CEO: we need to cut legal in half
Legal: i’m the only one here
CEO: yep
Hit my coworker with “you’re a lucky man” after I saw a picture of his wife just to let him know that I want to sleep with her
Went to back to school night and saw a poem my daughter wrote and she said our house was clean so now she gets cupcakes for dinner.
Me: If you’re going to serve alcohol at a company party, then you shouldn’t act so surprised when someone speaks their mind.
HR: Get out
[straw house]
Wolf: [big inhale]
[gun cock from inside]
Wolf: [soft exhale]
I don’t think I’m cut out for parenting.
– me, with four kids, ages 14 to 23.
Do the things that bring you joy. Bake cookies. Take walks along the beach at sunset. Drink the blood of your enemies as part of an ancient incantation that opens a portal to the Underworld. Sing like no one can hear you.
Me: my dad left to get cigarettes 20 years ago
My dad: [opening door] I was doing side quests
guy who has only been to ikea, walking into his second furniture store: can’t wait to eat the meatballs here
Am I romantic?
I do the rose petal thing but I use potato salad.
So, I don’t know.
You tell me.
restaurants: hey kid. wanna color in some trees? a castle? some animals? grassy hills? here’s a blue and a red crayon.
“That was supposed to be a compliment.”
-Men
Today is the first day of the rest of your life and you’ve already screwed it up.
“BRING ME THE FOETUS’ OF 3 CHICKENS”
*Maniacal stare*
“Listen dude, its called an omelette,a 3 egg omelette”
“AND THE BLOOD OF 4 ORANGES”
I’m tired and drank a lot of coffee so now I’m tired but faster
Gf: *holding my secret second phone* what the hell is this for
Me: *uses it so my screen time doesn’t say 19 hours a day* cheating
Guy jogging pushing stroller for two kids. But only one there. Don’t think he knows he lost one.

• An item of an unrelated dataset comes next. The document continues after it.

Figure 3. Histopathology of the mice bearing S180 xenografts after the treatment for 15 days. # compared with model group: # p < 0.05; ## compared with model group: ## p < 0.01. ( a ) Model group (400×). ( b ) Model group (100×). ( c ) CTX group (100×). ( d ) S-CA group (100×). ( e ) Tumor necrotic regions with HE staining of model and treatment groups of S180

i never got involved in drugs as a youngster bc there was too much spice girls dance choreography to learn.
DTF (Down time finally)
-mom’s everywhere
I would probably have too much fun as a mortician asking customers whether they would prefer “Smoking” or “Non-smoking” as opposed to “Cremation” or “Burial”.
i am not “quiet quitting” i am suffering from third-degree burnout
idc who house I’m at, i’m drying my hands on yo decoration towels
I’ve started my new diet by putting a salad in front of the beer.

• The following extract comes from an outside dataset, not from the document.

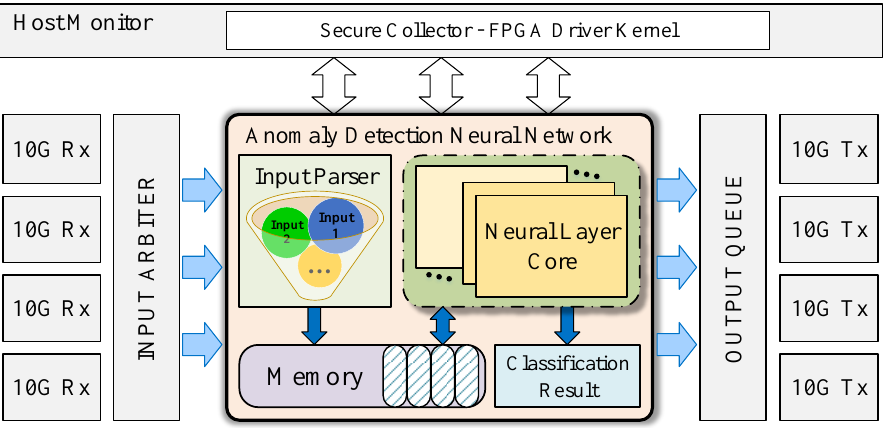
Figure 8. Logic view of the ANIDS Server implementation on the NetFPGA-sume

Thus I have to move it to get a beer.
Because exercise is important too.
ME: Siri listen very carefully. I need you to quietly dial 911, and…

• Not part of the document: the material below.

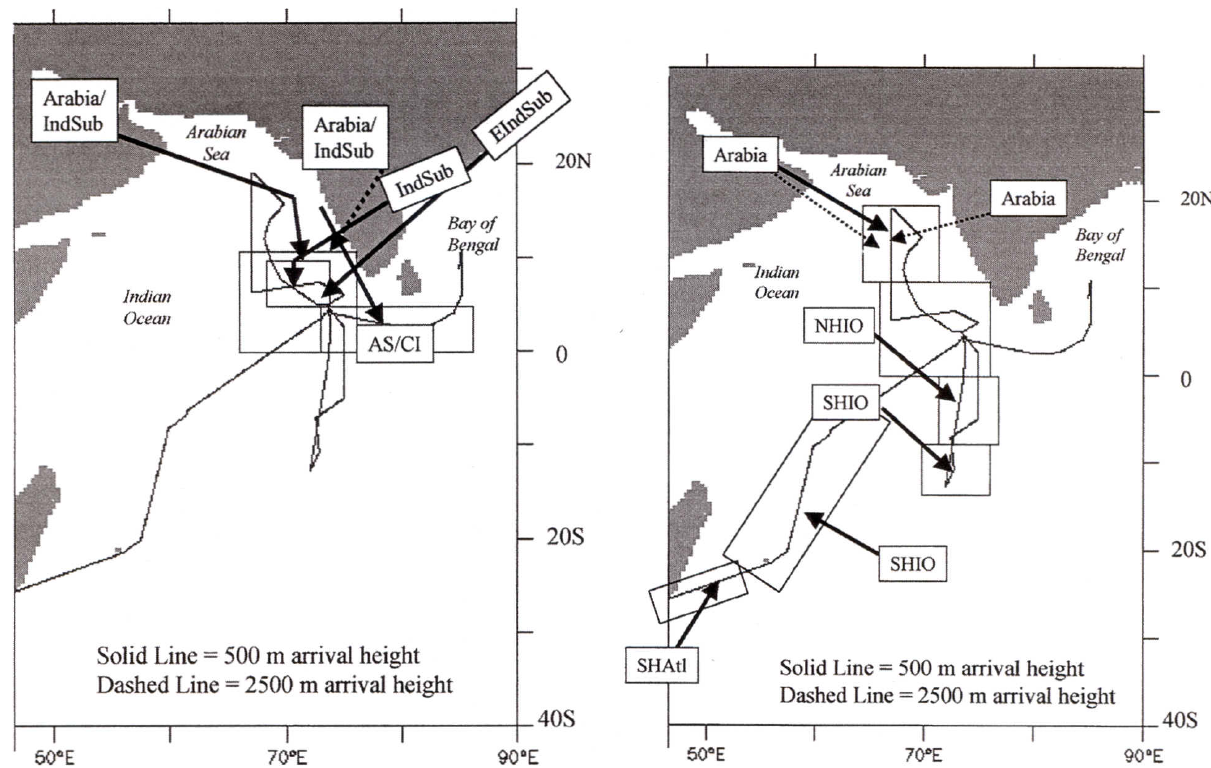
Fig. 28. Airmass origins along the RV Ronald H. Brown cruise track, with boxes indicating where air masses from the different source regions were encountered along the cruise track (see Table 7 for explanation of the source region abbreviations). Airflow is shown for 500m arrival height trajectories (solid line), and also for 2500m arrival height trajectories (dashed line) when they differed significantly (from Quinn et al., 2002, copyright 2002 by the American Geophysical Union, reproduced with permission).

SIRI: I HAVE FOUND TWO RESTAURANTS WITHIN 5 MILES OF YOUR LOCATION.
”Hey, you like water? yes? well I can turn it into wine.” -Jesus flirting in a bar
I went from “easy peasy lemon squeezy” to “messy distressy lemon zesty” in ten years.
Maybe Van Gogh cut his ear off because someone traveled back in time and whispered a Drake song in it.
And then I go and spoil it all by saying something stupid like – Never just be yourself. There’s something wrong with you.